Extracted data entries:

——————

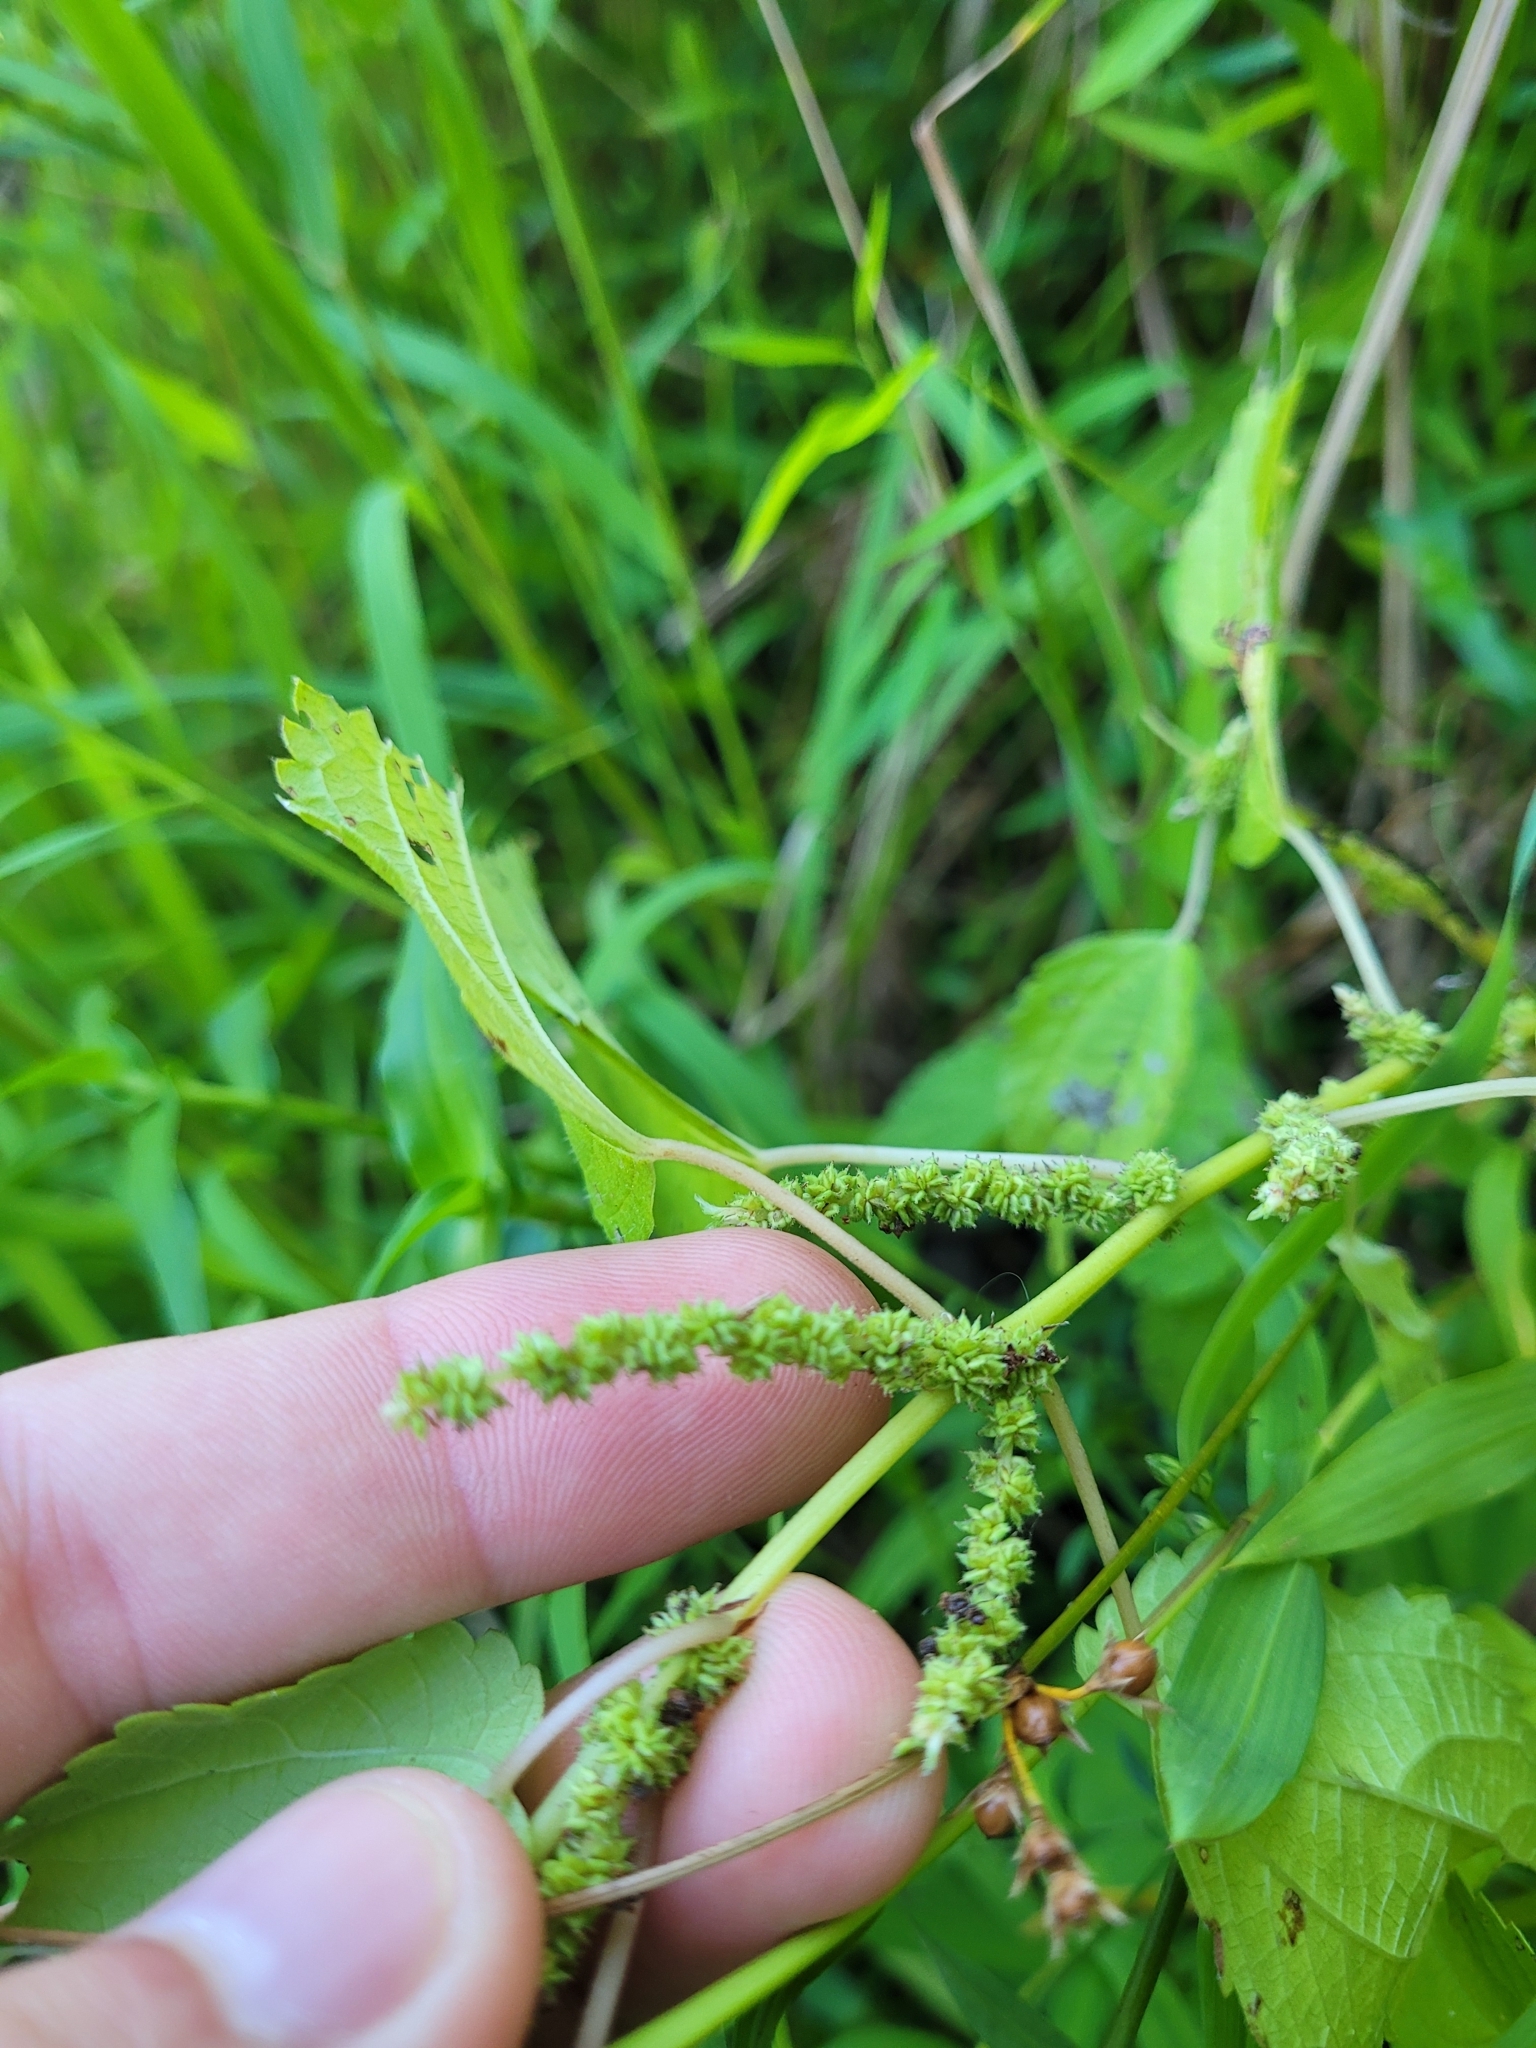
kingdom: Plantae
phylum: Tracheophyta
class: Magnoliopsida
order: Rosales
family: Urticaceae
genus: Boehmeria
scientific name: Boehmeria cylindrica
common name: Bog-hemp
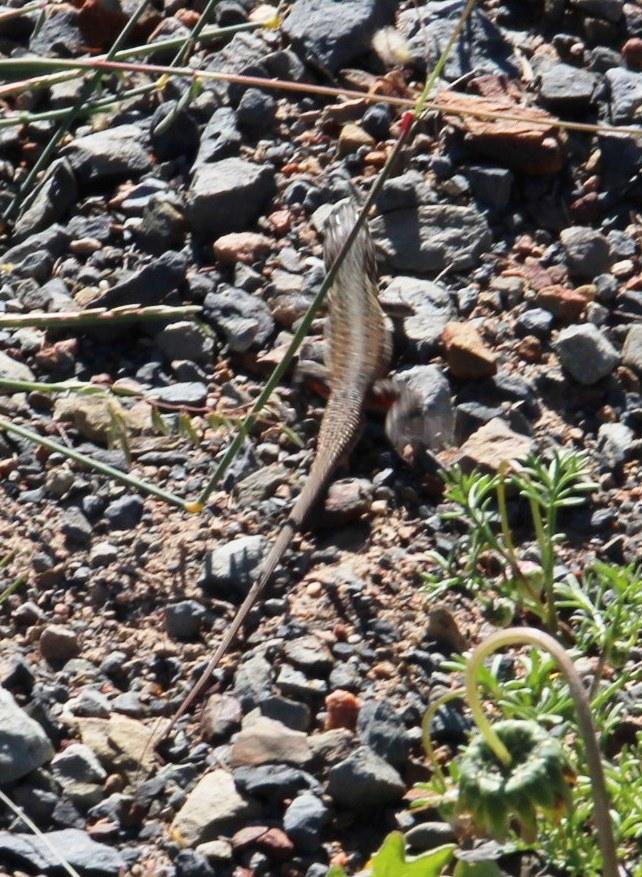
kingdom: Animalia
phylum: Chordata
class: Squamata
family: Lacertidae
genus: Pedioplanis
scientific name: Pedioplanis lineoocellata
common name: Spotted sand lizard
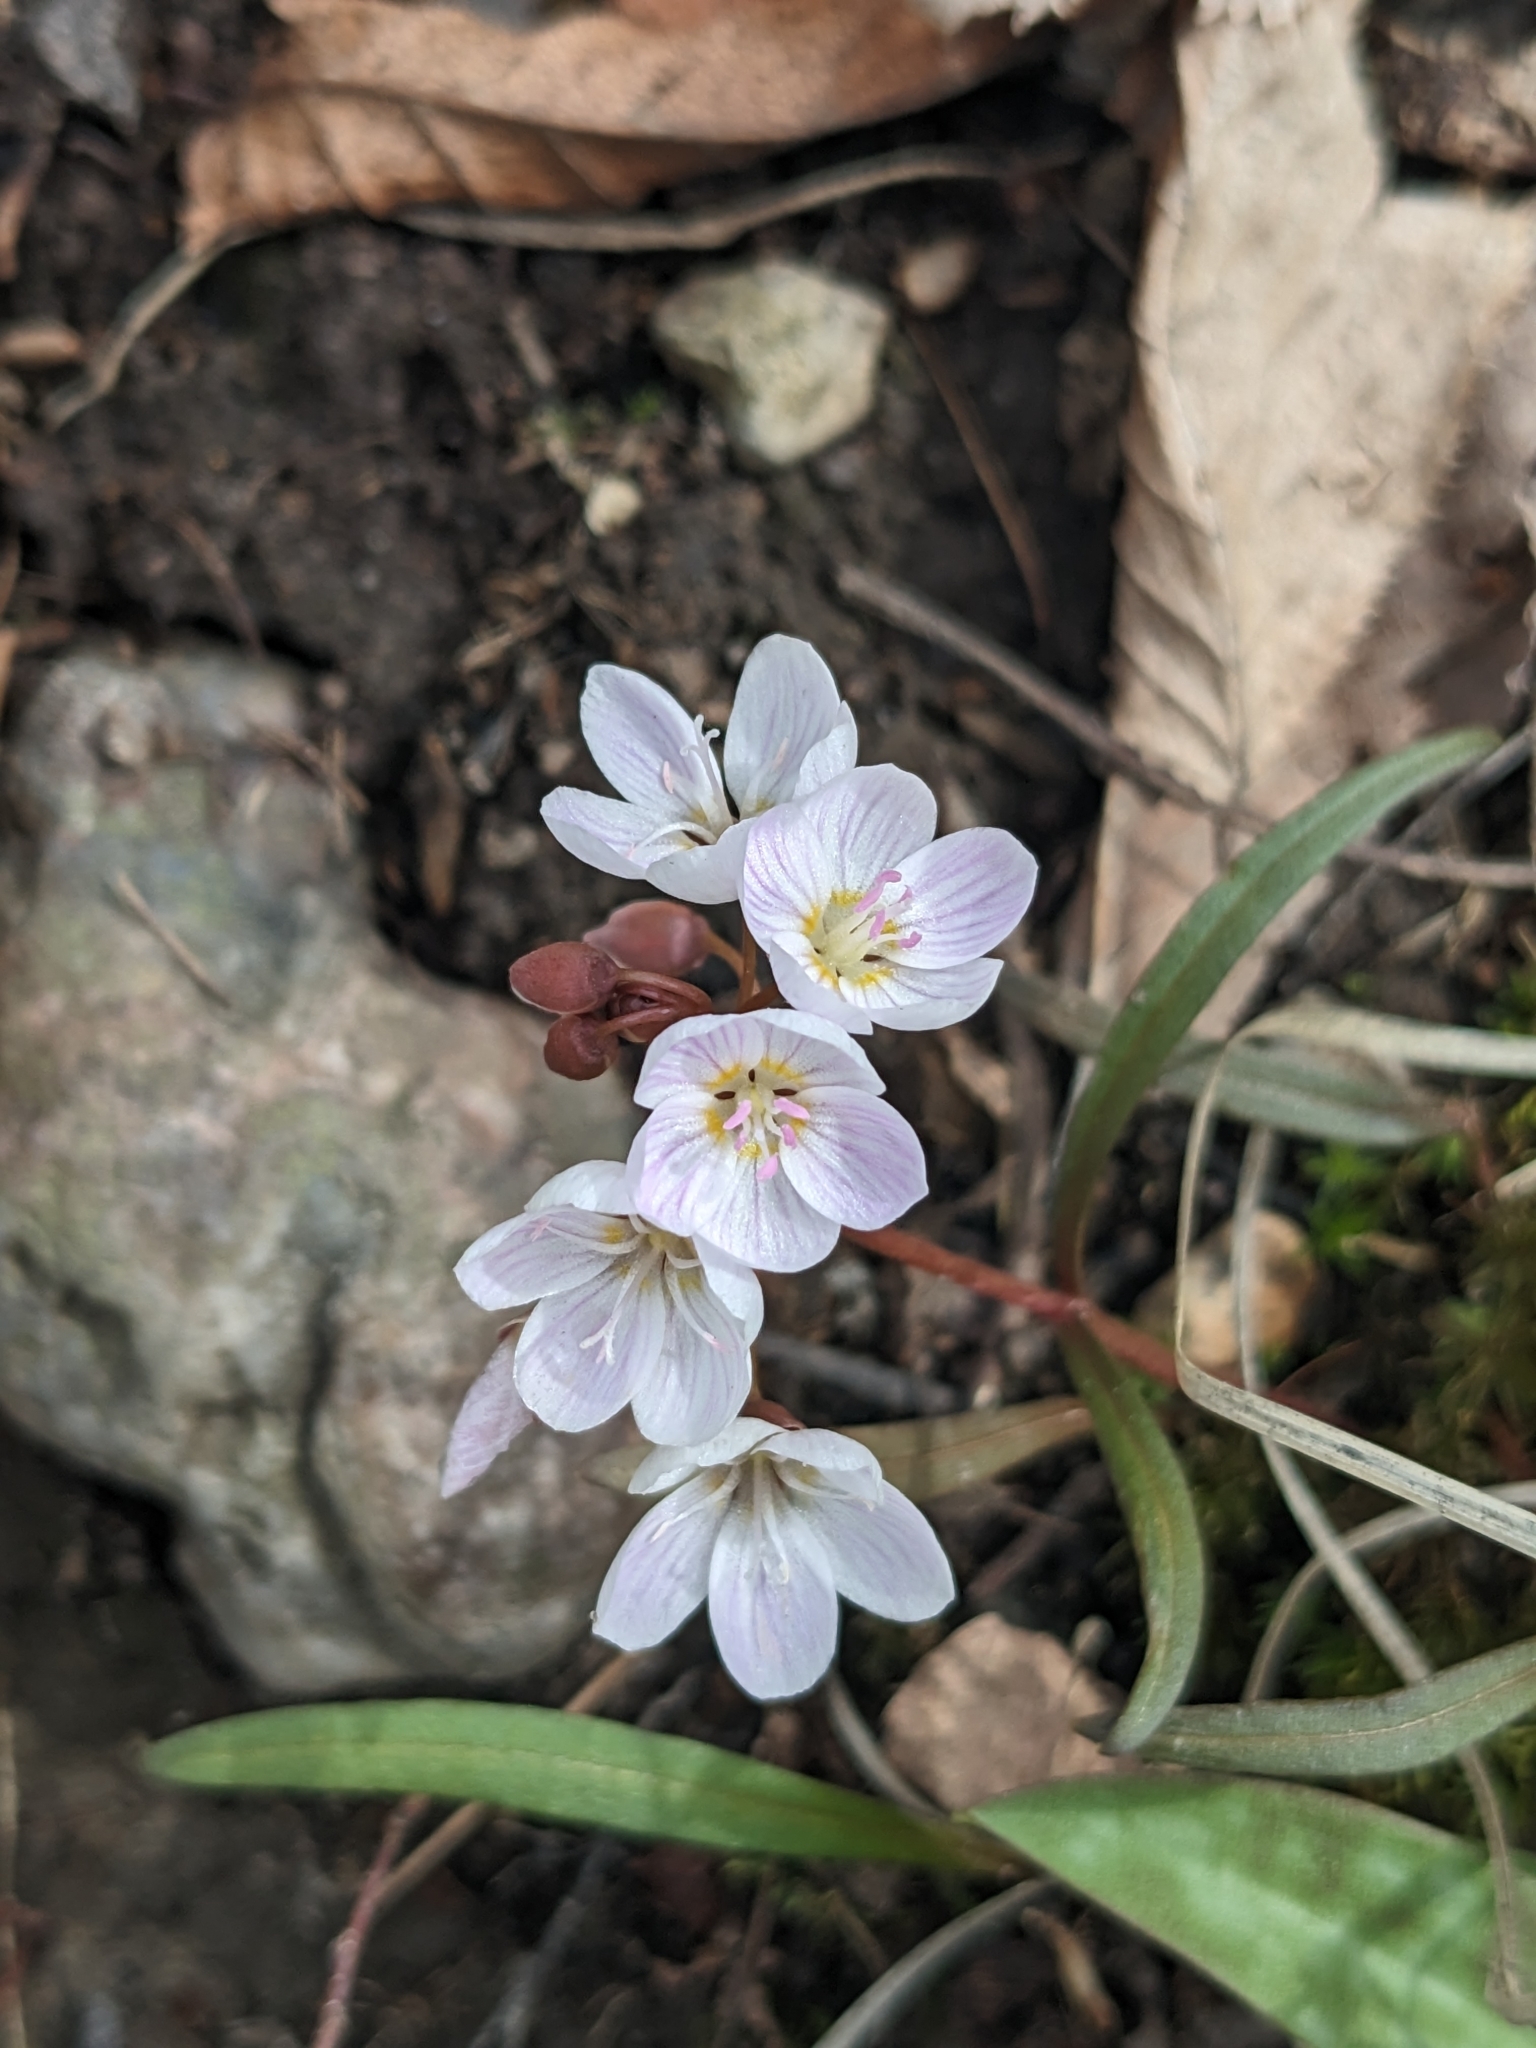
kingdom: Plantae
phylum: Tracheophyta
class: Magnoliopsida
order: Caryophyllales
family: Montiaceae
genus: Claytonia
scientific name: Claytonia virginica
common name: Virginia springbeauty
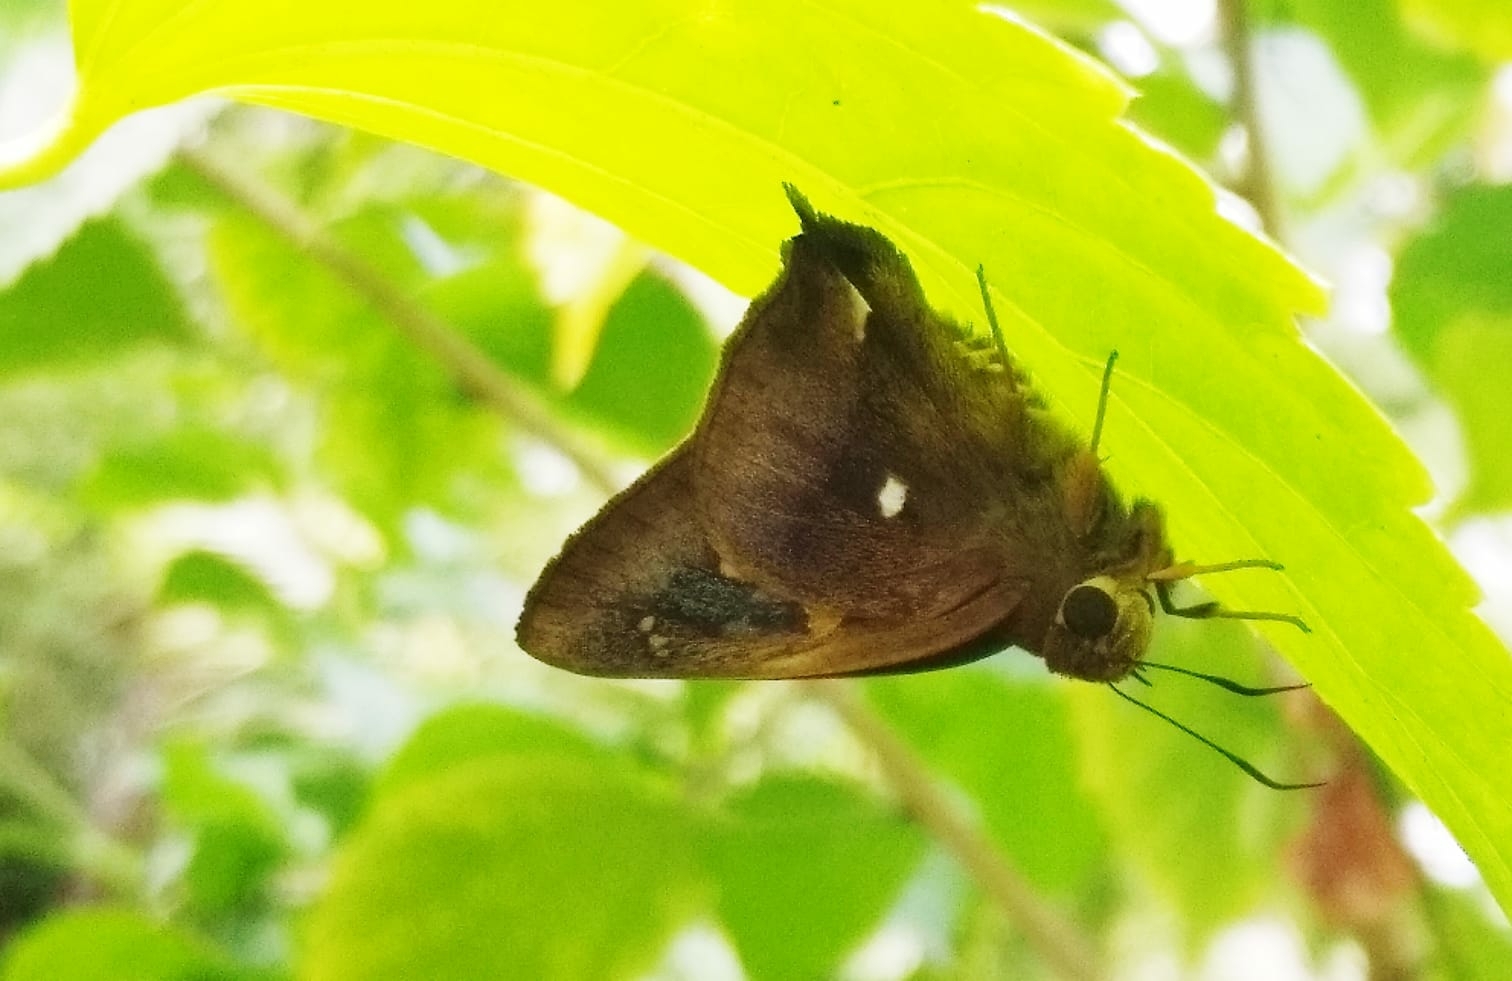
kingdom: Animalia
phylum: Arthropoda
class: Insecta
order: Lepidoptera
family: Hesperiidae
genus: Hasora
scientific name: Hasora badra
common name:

——————

TASK PROMPT: Lay out everything from the line containing "family: Montiaceae" down to the end of the data as a Markdown table with the columns No. and Entry, numbering each row and skipping blank lines. Omit the pictures.

ANSWER TO THE PROBLEM:
| No. | Entry |
|---|---|
| 1 | family: Montiaceae |
| 2 | genus: Claytonia |
| 3 | scientific name: Claytonia virginica |
| 4 | common name: Virginia springbeauty |
| 5 | kingdom: Animalia |
| 6 | phylum: Arthropoda |
| 7 | class: Insecta |
| 8 | order: Lepidoptera |
| 9 | family: Hesperiidae |
| 10 | genus: Hasora |
| 11 | scientific name: Hasora badra |
| 12 | common name: |